Research Projects of Dr Trude Schwarzacher
1. Pararetroviruses and plant genome organization
2. Function of meiotic and recombination specific genes
3. Gene expression and promoter studies
4. Relation of recombination to genome organization
5. Biodiversity and evolution: the application of micro-array technology
6. Virus sequences and host plant genome interactions
I have used molecular cytogenetic methods to analyse chromosome behaviour during early events of meiosis in Triticeae cereals. I have found that homologous chromosomes first associate at the interphase before meiotic prophase and have postulated a three stage model of homologous chromosome pairing in Triticeae cereals (with relatively large genome size) that involves cognition, alignment and then synapsis. The differential condensation of pachytene chromosomes and the non-random distribution of chiasmata, that I have shown in cereal chromosomes, have major implications for genome organisation, sequence distribution and amplification, chromosome behaviour and possibly gene expression
Evolution of terminal regions of chromosomes
I have studied the long range organisation and possible modes of evolution of repeated sequence families at the telomeres of rye chromosomes, and located microsatellite motifs on metaphase chromosomes in situ . Various motifs show a rich, chromosome-specific and conserved diagnostic banding pattern in rye and wheat. We have found microsatellite repeats occur mainly in the chromatin loops formed at meiotic prophase, in contrast to the subtelomeric satellite sequence families that are closely associated with the synaptonemal complex. Using flow cytometry and sorting of chromosomes, I have found that plant genomes show a remarkable uniformity of AT:GC ratios of all chromosomes, indicative of strong homogenisation events that are different to that found in mammalian genomes. I located the telomeric repeat (TTTAGGG)n on cereal metaphase chromosomes, and showed that different chromosomes carry different amounts of telomeric repeats at their physical ends; I was able to describe unambiguously for the first time the dispersed distribution of retrotransposon-like elements in plants.
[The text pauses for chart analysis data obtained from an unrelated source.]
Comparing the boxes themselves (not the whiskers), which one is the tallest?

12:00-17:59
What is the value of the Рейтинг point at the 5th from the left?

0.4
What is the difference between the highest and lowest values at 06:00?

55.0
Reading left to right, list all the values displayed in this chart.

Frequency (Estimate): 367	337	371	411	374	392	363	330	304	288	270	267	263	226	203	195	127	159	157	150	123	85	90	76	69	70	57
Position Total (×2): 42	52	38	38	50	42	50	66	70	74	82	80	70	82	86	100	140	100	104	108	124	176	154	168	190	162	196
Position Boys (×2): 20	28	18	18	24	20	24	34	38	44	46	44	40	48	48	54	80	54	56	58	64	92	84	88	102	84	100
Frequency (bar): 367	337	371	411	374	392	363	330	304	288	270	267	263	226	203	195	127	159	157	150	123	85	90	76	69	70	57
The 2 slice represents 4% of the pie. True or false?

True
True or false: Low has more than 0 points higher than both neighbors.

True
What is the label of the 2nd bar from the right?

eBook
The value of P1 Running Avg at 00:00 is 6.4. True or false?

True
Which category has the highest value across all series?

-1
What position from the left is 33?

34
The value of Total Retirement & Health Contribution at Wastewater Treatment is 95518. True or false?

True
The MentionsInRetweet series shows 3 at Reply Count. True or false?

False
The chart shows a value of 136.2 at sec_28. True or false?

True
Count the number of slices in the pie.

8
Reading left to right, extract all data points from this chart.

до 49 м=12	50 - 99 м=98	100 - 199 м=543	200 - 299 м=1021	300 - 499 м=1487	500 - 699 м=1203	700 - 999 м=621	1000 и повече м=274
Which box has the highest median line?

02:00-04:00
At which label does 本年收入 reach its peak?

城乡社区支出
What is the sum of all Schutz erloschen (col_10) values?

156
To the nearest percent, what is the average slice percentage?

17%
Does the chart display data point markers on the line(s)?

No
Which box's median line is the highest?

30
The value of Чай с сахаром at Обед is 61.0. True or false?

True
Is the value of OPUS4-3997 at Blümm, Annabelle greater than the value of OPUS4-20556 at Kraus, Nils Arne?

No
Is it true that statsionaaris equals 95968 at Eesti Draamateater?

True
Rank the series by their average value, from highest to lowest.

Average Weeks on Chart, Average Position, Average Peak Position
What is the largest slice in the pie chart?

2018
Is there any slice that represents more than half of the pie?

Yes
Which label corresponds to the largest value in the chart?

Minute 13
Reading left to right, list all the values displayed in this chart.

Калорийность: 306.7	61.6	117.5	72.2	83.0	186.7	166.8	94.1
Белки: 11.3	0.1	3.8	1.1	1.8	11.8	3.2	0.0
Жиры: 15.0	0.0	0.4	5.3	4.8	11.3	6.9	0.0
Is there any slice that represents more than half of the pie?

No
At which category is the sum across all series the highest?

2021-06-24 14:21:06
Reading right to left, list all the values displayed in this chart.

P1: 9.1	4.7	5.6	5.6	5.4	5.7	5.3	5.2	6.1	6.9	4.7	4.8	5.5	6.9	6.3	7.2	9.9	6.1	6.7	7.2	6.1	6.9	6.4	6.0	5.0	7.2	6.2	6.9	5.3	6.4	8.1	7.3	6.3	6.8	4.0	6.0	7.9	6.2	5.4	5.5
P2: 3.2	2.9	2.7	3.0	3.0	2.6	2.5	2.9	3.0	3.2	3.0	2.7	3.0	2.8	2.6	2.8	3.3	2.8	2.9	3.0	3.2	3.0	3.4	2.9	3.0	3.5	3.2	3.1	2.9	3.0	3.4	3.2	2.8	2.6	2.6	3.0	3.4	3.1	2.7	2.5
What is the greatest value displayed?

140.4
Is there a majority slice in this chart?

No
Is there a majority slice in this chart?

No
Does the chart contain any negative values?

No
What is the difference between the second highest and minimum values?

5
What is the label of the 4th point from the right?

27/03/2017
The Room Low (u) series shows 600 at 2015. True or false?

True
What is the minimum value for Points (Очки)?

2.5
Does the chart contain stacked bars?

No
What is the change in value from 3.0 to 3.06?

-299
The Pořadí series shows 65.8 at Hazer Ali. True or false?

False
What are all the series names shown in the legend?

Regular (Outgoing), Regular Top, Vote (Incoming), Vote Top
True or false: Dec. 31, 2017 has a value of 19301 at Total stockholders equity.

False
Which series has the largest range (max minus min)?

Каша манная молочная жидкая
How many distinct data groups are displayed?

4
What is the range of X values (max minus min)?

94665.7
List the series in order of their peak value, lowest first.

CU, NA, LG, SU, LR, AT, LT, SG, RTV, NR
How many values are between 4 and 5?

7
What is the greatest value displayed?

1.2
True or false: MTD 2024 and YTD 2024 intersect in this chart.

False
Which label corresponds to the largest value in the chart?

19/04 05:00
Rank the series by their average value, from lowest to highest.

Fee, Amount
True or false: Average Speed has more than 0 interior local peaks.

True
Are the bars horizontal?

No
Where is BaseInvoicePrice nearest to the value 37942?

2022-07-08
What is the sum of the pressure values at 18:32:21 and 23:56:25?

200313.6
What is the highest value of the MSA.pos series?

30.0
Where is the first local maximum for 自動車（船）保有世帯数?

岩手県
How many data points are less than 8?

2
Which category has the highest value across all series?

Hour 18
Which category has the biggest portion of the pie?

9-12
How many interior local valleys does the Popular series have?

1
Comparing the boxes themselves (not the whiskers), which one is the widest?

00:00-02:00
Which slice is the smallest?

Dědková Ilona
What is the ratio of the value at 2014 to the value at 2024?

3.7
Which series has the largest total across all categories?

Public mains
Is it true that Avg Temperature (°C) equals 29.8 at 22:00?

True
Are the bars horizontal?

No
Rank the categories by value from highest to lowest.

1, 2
In situ hybridisation using total genomic DNA as a probe, developed by me, has enabled us to identify and localise chromosomes and chromosome segments in cereal plants that include DNA from different species. The technique, now applied world-wide by many research labs, has proven to be valuable for studying the architecture of the nucleus and for following alien gene transfer. We have shown that the nucleus is non-randomly organised, that individual chromosomes occupy tightly defined domains at interphase and that the parental genomes in interspecific and intergeneric hybrids remain separated throughout the cell cycle. We speculate that there are mechanisms for organising the interphase nucleus and that this organisation affects chromosome behaviour during gene expression, chromosome elimination, and during somatic and meiotic division.
I have isolated, cloned and sequenced the meiotic recombination specific gene DMC1 ( d isrupted m eiotic c -DNA, homolgous to RAD 51) in barley (in collaboration with Victor Klimyuk and Jonathan Jones, Sainsbury Laboratory, John Innes Centre). We used sequence homology from the Arabidopsis gene and primers to the conserved region to isolate a 11kb lambda genomic clone and have sequenced most of the gene including the promoter. We have transformed barley to study the activity and specificity of the DMC 1 promoter. Foci with antibodies to Rad51 localise near telomeres of rye chromosomes indicating that early recombination events are unevenly distributed along chromosomes and reflect chiasma distribution.